À la fin de la première moitié de 1600, Panama comptait plus de 30 à 40 000 âmes ; près de 2 000 habitations de riches marchands, disent les historiens, construites en cèdres odorants, dans le goût des demeures d’Andalousie, s’élevaient, entourant des patios frais dans lesquels le soleil ne pénétrait jamais. Les employés, les ouvriers, les pauvres gens vivaient dans 5 000 autres maisons de cèdres également. Des Génois faisant la banque et le commerce des nègres, possédaient un comptoir.

Dès 1517, l’empereur Charles-Quint avait accordé à des négociants de cette nationalité, le privilège d’introduire en Amérique des nègres d’Afrique.
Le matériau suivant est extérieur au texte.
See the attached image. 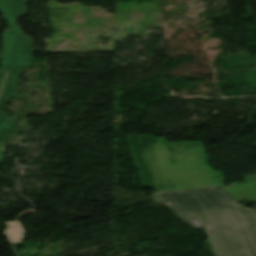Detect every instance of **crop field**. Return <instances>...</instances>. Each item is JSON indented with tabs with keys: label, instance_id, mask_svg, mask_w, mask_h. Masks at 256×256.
<instances>
[{
	"label": "crop field",
	"instance_id": "crop-field-1",
	"mask_svg": "<svg viewBox=\"0 0 256 256\" xmlns=\"http://www.w3.org/2000/svg\"><path fill=\"white\" fill-rule=\"evenodd\" d=\"M152 200L205 232L216 256H256V215L222 187L154 192Z\"/></svg>",
	"mask_w": 256,
	"mask_h": 256
},
{
	"label": "crop field",
	"instance_id": "crop-field-2",
	"mask_svg": "<svg viewBox=\"0 0 256 256\" xmlns=\"http://www.w3.org/2000/svg\"><path fill=\"white\" fill-rule=\"evenodd\" d=\"M26 0H0V10L12 30L4 31L0 70L8 71L0 93V144L15 128L16 116L1 112L5 101L17 96L18 73L31 66L32 43L15 25V17L26 14Z\"/></svg>",
	"mask_w": 256,
	"mask_h": 256
},
{
	"label": "crop field",
	"instance_id": "crop-field-3",
	"mask_svg": "<svg viewBox=\"0 0 256 256\" xmlns=\"http://www.w3.org/2000/svg\"><path fill=\"white\" fill-rule=\"evenodd\" d=\"M7 72L0 71V90Z\"/></svg>",
	"mask_w": 256,
	"mask_h": 256
}]
</instances>
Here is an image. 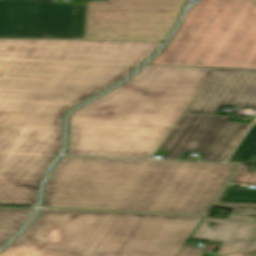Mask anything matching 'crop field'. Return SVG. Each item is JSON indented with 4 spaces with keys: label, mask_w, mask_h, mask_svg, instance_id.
<instances>
[{
    "label": "crop field",
    "mask_w": 256,
    "mask_h": 256,
    "mask_svg": "<svg viewBox=\"0 0 256 256\" xmlns=\"http://www.w3.org/2000/svg\"><path fill=\"white\" fill-rule=\"evenodd\" d=\"M163 42L0 39V204L36 206L62 149V117L117 83Z\"/></svg>",
    "instance_id": "1"
},
{
    "label": "crop field",
    "mask_w": 256,
    "mask_h": 256,
    "mask_svg": "<svg viewBox=\"0 0 256 256\" xmlns=\"http://www.w3.org/2000/svg\"><path fill=\"white\" fill-rule=\"evenodd\" d=\"M240 165L64 156L42 207L206 214Z\"/></svg>",
    "instance_id": "2"
},
{
    "label": "crop field",
    "mask_w": 256,
    "mask_h": 256,
    "mask_svg": "<svg viewBox=\"0 0 256 256\" xmlns=\"http://www.w3.org/2000/svg\"><path fill=\"white\" fill-rule=\"evenodd\" d=\"M213 68L146 65L70 117L66 154L166 155L158 150Z\"/></svg>",
    "instance_id": "3"
},
{
    "label": "crop field",
    "mask_w": 256,
    "mask_h": 256,
    "mask_svg": "<svg viewBox=\"0 0 256 256\" xmlns=\"http://www.w3.org/2000/svg\"><path fill=\"white\" fill-rule=\"evenodd\" d=\"M202 218L41 209L0 256H175Z\"/></svg>",
    "instance_id": "4"
},
{
    "label": "crop field",
    "mask_w": 256,
    "mask_h": 256,
    "mask_svg": "<svg viewBox=\"0 0 256 256\" xmlns=\"http://www.w3.org/2000/svg\"><path fill=\"white\" fill-rule=\"evenodd\" d=\"M148 64L256 68V2L200 1Z\"/></svg>",
    "instance_id": "5"
},
{
    "label": "crop field",
    "mask_w": 256,
    "mask_h": 256,
    "mask_svg": "<svg viewBox=\"0 0 256 256\" xmlns=\"http://www.w3.org/2000/svg\"><path fill=\"white\" fill-rule=\"evenodd\" d=\"M185 2L89 1L85 39L166 41Z\"/></svg>",
    "instance_id": "6"
},
{
    "label": "crop field",
    "mask_w": 256,
    "mask_h": 256,
    "mask_svg": "<svg viewBox=\"0 0 256 256\" xmlns=\"http://www.w3.org/2000/svg\"><path fill=\"white\" fill-rule=\"evenodd\" d=\"M87 6L0 0V38L84 39Z\"/></svg>",
    "instance_id": "7"
},
{
    "label": "crop field",
    "mask_w": 256,
    "mask_h": 256,
    "mask_svg": "<svg viewBox=\"0 0 256 256\" xmlns=\"http://www.w3.org/2000/svg\"><path fill=\"white\" fill-rule=\"evenodd\" d=\"M229 116L184 113L161 150L165 159H179L184 151L206 154L202 160L222 162L250 124L228 122Z\"/></svg>",
    "instance_id": "8"
},
{
    "label": "crop field",
    "mask_w": 256,
    "mask_h": 256,
    "mask_svg": "<svg viewBox=\"0 0 256 256\" xmlns=\"http://www.w3.org/2000/svg\"><path fill=\"white\" fill-rule=\"evenodd\" d=\"M219 106L256 108V70L214 68L186 112L215 114Z\"/></svg>",
    "instance_id": "9"
},
{
    "label": "crop field",
    "mask_w": 256,
    "mask_h": 256,
    "mask_svg": "<svg viewBox=\"0 0 256 256\" xmlns=\"http://www.w3.org/2000/svg\"><path fill=\"white\" fill-rule=\"evenodd\" d=\"M210 223H218L215 230L210 229ZM256 224L204 221L193 239L224 241L218 256L237 252L246 237Z\"/></svg>",
    "instance_id": "10"
},
{
    "label": "crop field",
    "mask_w": 256,
    "mask_h": 256,
    "mask_svg": "<svg viewBox=\"0 0 256 256\" xmlns=\"http://www.w3.org/2000/svg\"><path fill=\"white\" fill-rule=\"evenodd\" d=\"M34 210L0 207V247L27 223Z\"/></svg>",
    "instance_id": "11"
},
{
    "label": "crop field",
    "mask_w": 256,
    "mask_h": 256,
    "mask_svg": "<svg viewBox=\"0 0 256 256\" xmlns=\"http://www.w3.org/2000/svg\"><path fill=\"white\" fill-rule=\"evenodd\" d=\"M215 206L233 209L230 215L256 216V204L216 202ZM225 256H256V227L237 253Z\"/></svg>",
    "instance_id": "12"
},
{
    "label": "crop field",
    "mask_w": 256,
    "mask_h": 256,
    "mask_svg": "<svg viewBox=\"0 0 256 256\" xmlns=\"http://www.w3.org/2000/svg\"><path fill=\"white\" fill-rule=\"evenodd\" d=\"M256 154V125H253L228 162L250 163Z\"/></svg>",
    "instance_id": "13"
},
{
    "label": "crop field",
    "mask_w": 256,
    "mask_h": 256,
    "mask_svg": "<svg viewBox=\"0 0 256 256\" xmlns=\"http://www.w3.org/2000/svg\"><path fill=\"white\" fill-rule=\"evenodd\" d=\"M229 185L218 201L256 203V190L246 188L245 190L232 188Z\"/></svg>",
    "instance_id": "14"
},
{
    "label": "crop field",
    "mask_w": 256,
    "mask_h": 256,
    "mask_svg": "<svg viewBox=\"0 0 256 256\" xmlns=\"http://www.w3.org/2000/svg\"><path fill=\"white\" fill-rule=\"evenodd\" d=\"M249 166H242L238 174L233 179V183H247V184H256V172L251 173L247 172Z\"/></svg>",
    "instance_id": "15"
},
{
    "label": "crop field",
    "mask_w": 256,
    "mask_h": 256,
    "mask_svg": "<svg viewBox=\"0 0 256 256\" xmlns=\"http://www.w3.org/2000/svg\"><path fill=\"white\" fill-rule=\"evenodd\" d=\"M208 245L197 247L194 245L184 244L179 253L176 256H202Z\"/></svg>",
    "instance_id": "16"
},
{
    "label": "crop field",
    "mask_w": 256,
    "mask_h": 256,
    "mask_svg": "<svg viewBox=\"0 0 256 256\" xmlns=\"http://www.w3.org/2000/svg\"><path fill=\"white\" fill-rule=\"evenodd\" d=\"M205 220L256 223V218H244V217H227L226 220H216V219H205Z\"/></svg>",
    "instance_id": "17"
}]
</instances>
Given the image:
Deux grandes églises, huit monastères, dont les chapelles scintillaient sous leur parure d’argent, un hôpital, se dressaient au milieu de cette ville, active, opulente et heureuse, quand, en 1671, elle fut ruinée de fond en comble par Morgan.

Sous l’impulsion de ce chef remarquable, les boucaniers avaient atteint le sommet de leur réputation. Au mois de décembre 1670, quittant les îles de la mer des Antilles, ils tinrent un conseil de guerre au Cap Tiberon, afin de savoir s’ils iraient piller Carthagène, La Vera Cruz ou Panama. Pour son malheur, cette dernière ville fut choisie.

Après s’être emparé du château de Chagres, Morgan, à la tête de 1 200 hommes, et d’un peu d’artillerie, marcha de l’avant. Avec une rare imprévoyance pour des gens qui, le plus généralement, ne pouvaient compter que sur eux-mêmes, les boucaniers n’emportèrent aucun approvisionnement. Les Espagnols firent le vide devant eux ; aussi, dès le lendemain du départ, n’eurent-ils d’abord, pour tromper leur faim, que la ressource de fumer, puis de manger le cuir des guêtres et des gibernes. C’est donc dans un état lamentable qu’ils parvinrent devant la ville convoitée, défendue par de la cavalerie, quatre régiments d’infanterie, du canon et des taureaux sauvages que des nègres et des Indiens lancèrent sur eux.

Malheureusement pour les Espagnols, leur plan de défense avait été si mal conçu que dès le premier choc ils furent défaits.